Here is a good introductory article on GPU computing that’s oriented toward CUDA: The GPU Computing Era .

Below is a list of my blog entries that discuss developing parallel programs using CUDA. These are listed in the proper sequence so you can just click through them instead of having to search through the entire blog.

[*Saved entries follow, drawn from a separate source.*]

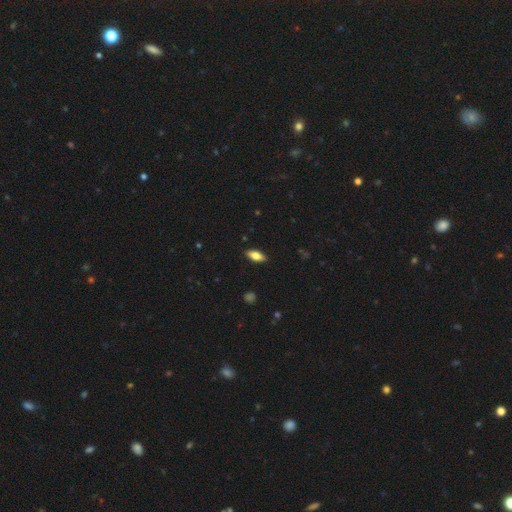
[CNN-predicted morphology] Smooth or featured? smooth (77%)
How rounded? in between (83%)
Merging? none (88%)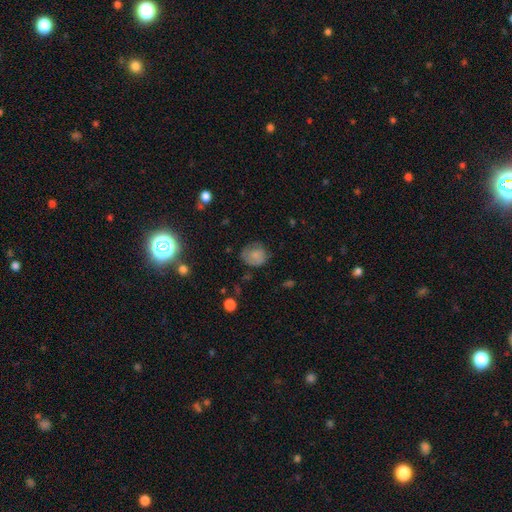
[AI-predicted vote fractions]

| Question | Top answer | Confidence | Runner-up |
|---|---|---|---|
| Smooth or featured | smooth | 74% | featured or disk (17%) |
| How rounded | round | 71% | in between (28%) |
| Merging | none | 62% | minor disturbance (26%) |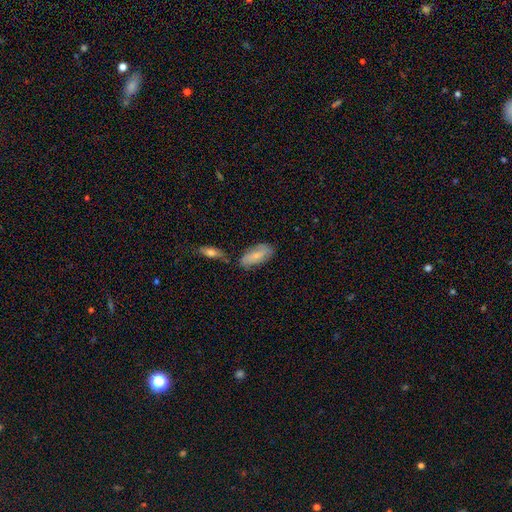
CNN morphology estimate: Overall: smooth (61%; featured or disk 32%). How rounded: in between (84%). Merging: none (68%).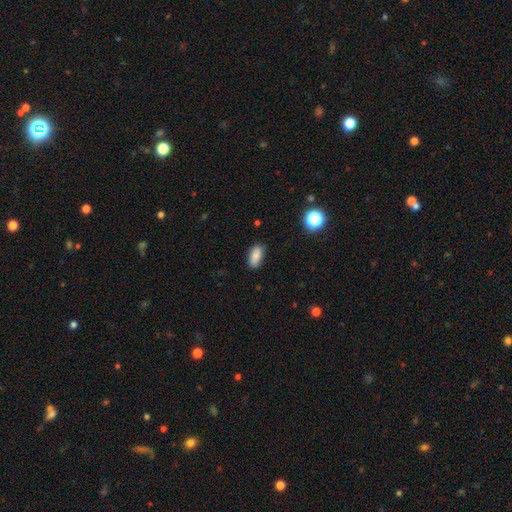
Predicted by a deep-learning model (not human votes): smooth 84%, star or artifact 8%, featured or disk 8%. Down the decision tree: how rounded — in between (87%); merging — none (84%).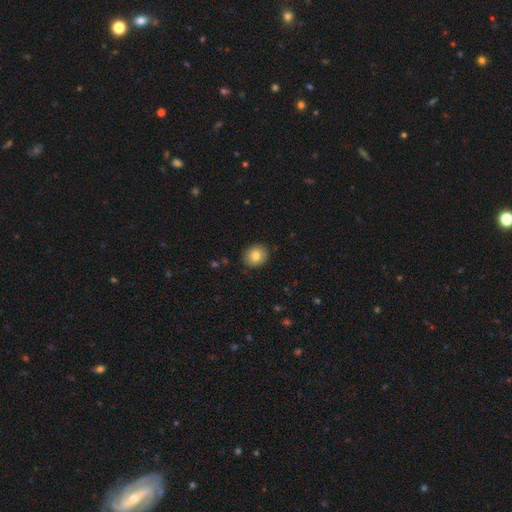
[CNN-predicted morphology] This is clearly a smooth galaxy (81%). How rounded: likely round (72%). Merging: clearly none (88%).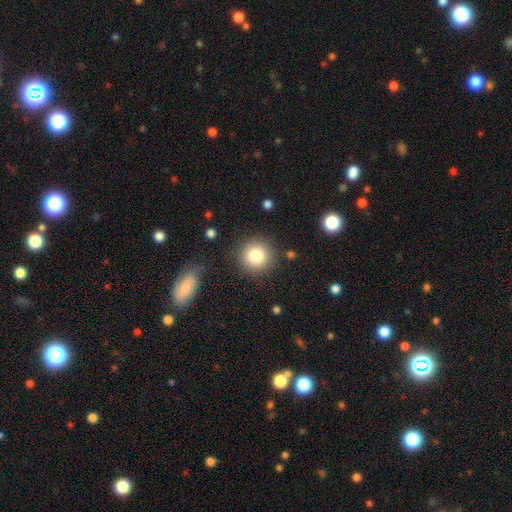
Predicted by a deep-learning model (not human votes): smooth-or-featured: smooth: 82% | star or artifact: 10% | featured or disk: 8%
  how-rounded: round: 94% | in between: 5% | cigar-shaped: 1%
  merging: none: 87% | minor disturbance: 7% | major disturbance: 3% | merger: 2%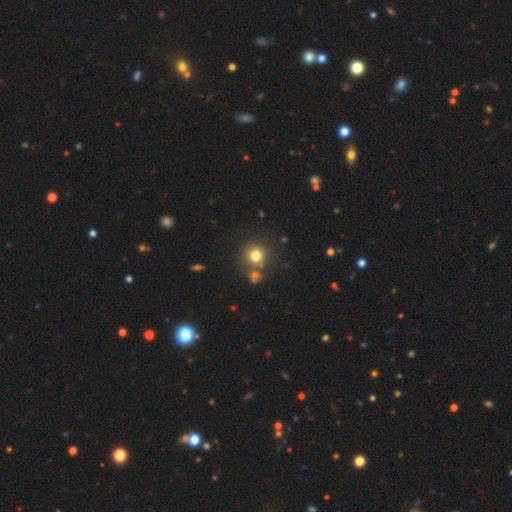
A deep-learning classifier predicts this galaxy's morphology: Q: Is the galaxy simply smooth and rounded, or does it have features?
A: smooth — 79%.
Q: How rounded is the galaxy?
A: round — 91%.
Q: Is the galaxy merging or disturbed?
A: none — 72%.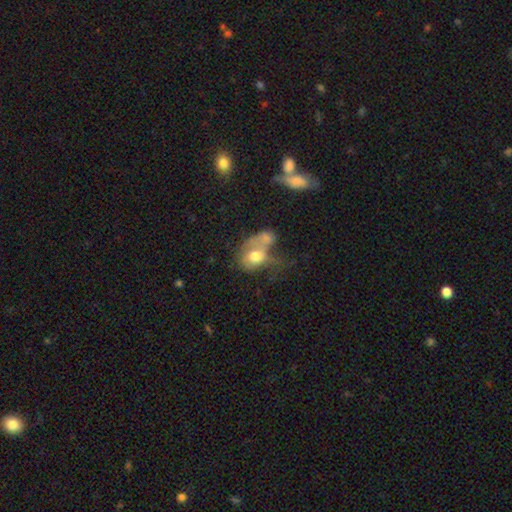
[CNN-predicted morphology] smooth_or_featured: smooth (p=0.64) [alt: featured or disk p=0.28]
how_rounded: in between (p=0.71) [alt: round p=0.27]
merging: merger (p=0.56) [alt: major disturbance p=0.21]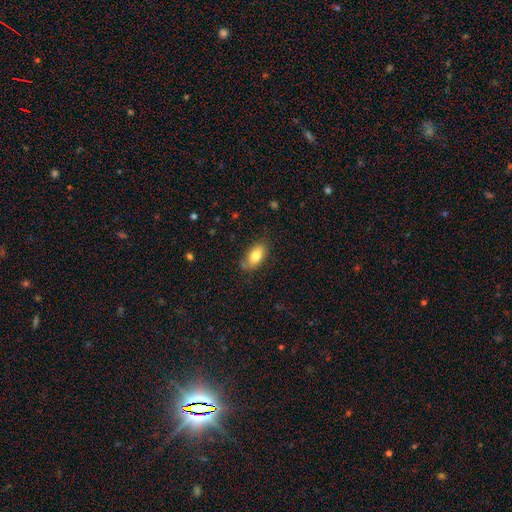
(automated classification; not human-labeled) Smooth or featured? smooth (80%)
How rounded? in between (90%)
Merging? none (77%)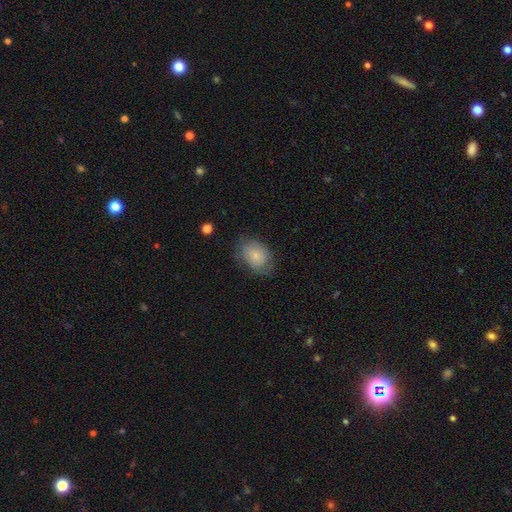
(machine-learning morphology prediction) Smooth or featured?
  - smooth: 72% *
  - featured or disk: 21%
  - star or artifact: 7%
How rounded?
  - in between: 69% *
  - round: 30%
  - cigar-shaped: 1%
Merging?
  - none: 65% *
  - minor disturbance: 25%
  - major disturbance: 10%
  - merger: 1%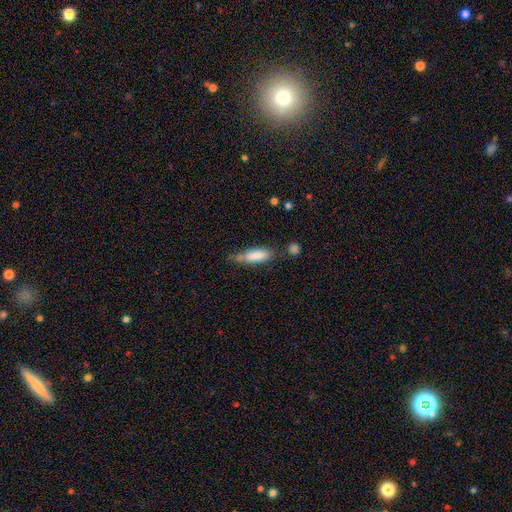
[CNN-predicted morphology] Overall: smooth (83%). How rounded: in between (52%; cigar-shaped 46%). Merging: none (57%; minor disturbance 27%).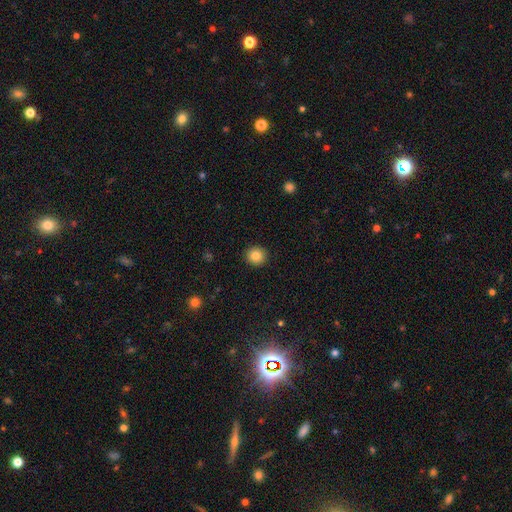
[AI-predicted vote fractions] Overall: smooth (84%). How rounded: round (92%). Merging: none (92%).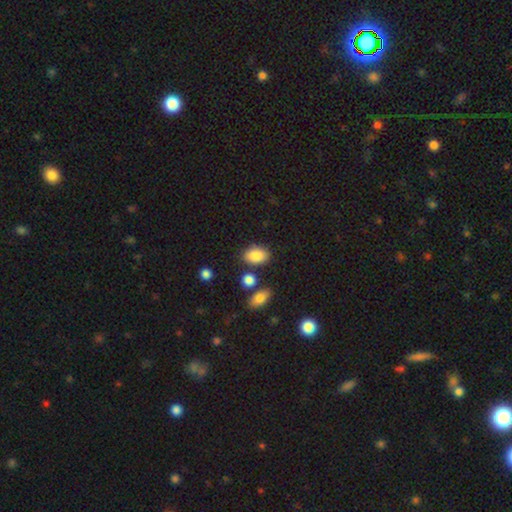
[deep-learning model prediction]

  1. Getting started with CUDA
  2. My first CUDA program!
  3. Threads and blocks and grids, oh my!
  4. Updating to CUDA 2.3
  5. CUDA Gets Easier!

I would be remiss if I didn’t also point you to the great series of articles written by Rob Farber and published in Dr. Dobb’s Journal:

  1. CUDA, Supercomputing for the Masses: Part 1
  2. CUDA, Supercomputing for the Masses: Part 2
  3. CUDA, Supercomputing for the Masses: Part 3
  4. CUDA, Supercomputing for the Masses: Part 4
  5. CUDA, Supercomputing for the Masses: Part 5
  6. CUDA, Supercomputing for the Masses: Part 6
  7. CUDA, Supercomputing for the Masses: Part 7
  8. CUDA, Supercomputing for the Masses: Part 8
  9. CUDA, Supercomputing for the Masses: Part 9
  10. CUDA, Supercomputing for the Masses: Part 10
  11. CUDA, Supercomputing for the Masses: Part 11
  12. CUDA, Supercomputing for the Masses: Part 12
  13. CUDA, Supercomputing for the Masses: Part 13
  14. CUDA, Supercomputing for the Masses: Part 14
  15. CUDA, Supercomputing for the Masses: Part 15
  16. CUDA, Supercomputing for the Masses: Part 16
  17. CUDA, Supercomputing for the Masses: Part 17
  18. CUDA, Supercomputing for the Masses: Part 18

20 Responses to CUDA Tutorial

  1. Anir says:

    Very Informative tutorial, very helpful tips, thanks for sharing guys, its so helpful for a newbie like me.:)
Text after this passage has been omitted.